-- Stored data --
=======
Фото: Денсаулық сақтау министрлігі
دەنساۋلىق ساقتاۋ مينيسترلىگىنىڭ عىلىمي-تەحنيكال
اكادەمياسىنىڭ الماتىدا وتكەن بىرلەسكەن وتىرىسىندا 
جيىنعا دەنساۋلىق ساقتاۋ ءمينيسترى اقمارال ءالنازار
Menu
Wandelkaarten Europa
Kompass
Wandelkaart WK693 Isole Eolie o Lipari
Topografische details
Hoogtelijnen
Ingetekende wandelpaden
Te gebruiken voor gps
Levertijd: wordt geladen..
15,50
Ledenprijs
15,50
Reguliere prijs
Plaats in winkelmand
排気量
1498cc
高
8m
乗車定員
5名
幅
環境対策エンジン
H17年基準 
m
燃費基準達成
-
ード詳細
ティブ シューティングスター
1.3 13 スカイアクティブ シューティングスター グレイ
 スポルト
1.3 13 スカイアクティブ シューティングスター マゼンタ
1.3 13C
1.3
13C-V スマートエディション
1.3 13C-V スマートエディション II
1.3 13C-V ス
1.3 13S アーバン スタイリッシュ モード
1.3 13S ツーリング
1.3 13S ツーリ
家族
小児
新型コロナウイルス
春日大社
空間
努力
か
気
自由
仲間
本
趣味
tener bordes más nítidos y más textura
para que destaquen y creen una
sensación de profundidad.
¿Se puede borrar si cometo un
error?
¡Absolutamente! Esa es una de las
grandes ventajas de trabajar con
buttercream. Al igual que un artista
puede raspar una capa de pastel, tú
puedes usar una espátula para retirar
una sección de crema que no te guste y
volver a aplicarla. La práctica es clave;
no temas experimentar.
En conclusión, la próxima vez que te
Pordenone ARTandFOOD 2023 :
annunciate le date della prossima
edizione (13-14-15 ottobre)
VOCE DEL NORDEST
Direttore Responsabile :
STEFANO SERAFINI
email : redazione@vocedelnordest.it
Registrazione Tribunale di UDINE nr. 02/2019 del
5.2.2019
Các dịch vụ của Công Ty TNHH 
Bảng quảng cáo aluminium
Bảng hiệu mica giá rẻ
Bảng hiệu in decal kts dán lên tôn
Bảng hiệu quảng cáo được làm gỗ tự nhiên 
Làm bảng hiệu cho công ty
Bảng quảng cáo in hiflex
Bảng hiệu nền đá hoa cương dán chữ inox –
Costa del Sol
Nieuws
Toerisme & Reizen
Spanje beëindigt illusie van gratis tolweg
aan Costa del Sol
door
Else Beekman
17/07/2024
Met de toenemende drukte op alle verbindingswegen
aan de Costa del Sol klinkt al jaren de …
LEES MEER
=======
-- Exercise description --
Switch "Costa del Sol" to "Costa Blanca" everywhere it occurs in the records above, and write out all the lines again with nothing else altered.

-- Output below --
Фото: Денсаулық сақтау министрлігі
دەنساۋلىق ساقتاۋ مينيسترلىگىنىڭ عىلىمي-تەحنيكال
اكادەمياسىنىڭ الماتىدا وتكەن بىرلەسكەن وتىرىسىندا 
جيىنعا دەنساۋلىق ساقتاۋ ءمينيسترى اقمارال ءالنازار
Menu
Wandelkaarten Europa
Kompass
Wandelkaart WK693 Isole Eolie o Lipari
Topografische details
Hoogtelijnen
Ingetekende wandelpaden
Te gebruiken voor gps
Levertijd: wordt geladen..
15,50
Ledenprijs
15,50
Reguliere prijs
Plaats in winkelmand
排気量
1498cc
高
8m
乗車定員
5名
幅
環境対策エンジン
H17年基準 
m
燃費基準達成
-
ード詳細
ティブ シューティングスター
1.3 13 スカイアクティブ シューティングスター グレイ
 スポルト
1.3 13 スカイアクティブ シューティングスター マゼンタ
1.3 13C
1.3
13C-V スマートエディション
1.3 13C-V スマートエディション II
1.3 13C-V ス
1.3 13S アーバン スタイリッシュ モード
1.3 13S ツーリング
1.3 13S ツーリ
家族
小児
新型コロナウイルス
春日大社
空間
努力
か
気
自由
仲間
本
趣味
tener bordes más nítidos y más textura
para que destaquen y creen una
sensación de profundidad.
¿Se puede borrar si cometo un
error?
¡Absolutamente! Esa es una de las
grandes ventajas de trabajar con
buttercream. Al igual que un artista
puede raspar una capa de pastel, tú
puedes usar una espátula para retirar
una sección de crema que no te guste y
volver a aplicarla. La práctica es clave;
no temas experimentar.
En conclusión, la próxima vez que te
Pordenone ARTandFOOD 2023 :
annunciate le date della prossima
edizione (13-14-15 ottobre)
VOCE DEL NORDEST
Direttore Responsabile :
STEFANO SERAFINI
email : redazione@vocedelnordest.it
Registrazione Tribunale di UDINE nr. 02/2019 del
5.2.2019
Các dịch vụ của Công Ty TNHH 
Bảng quảng cáo aluminium
Bảng hiệu mica giá rẻ
Bảng hiệu in decal kts dán lên tôn
Bảng hiệu quảng cáo được làm gỗ tự nhiên 
Làm bảng hiệu cho công ty
Bảng quảng cáo in hiflex
Bảng hiệu nền đá hoa cương dán chữ inox –
Costa Blanca
Nieuws
Toerisme & Reizen
Spanje beëindigt illusie van gratis tolweg
aan Costa Blanca
door
Else Beekman
17/07/2024
Met de toenemende drukte op alle verbindingswegen
aan de Costa Blanca klinkt al jaren de …
LEES MEER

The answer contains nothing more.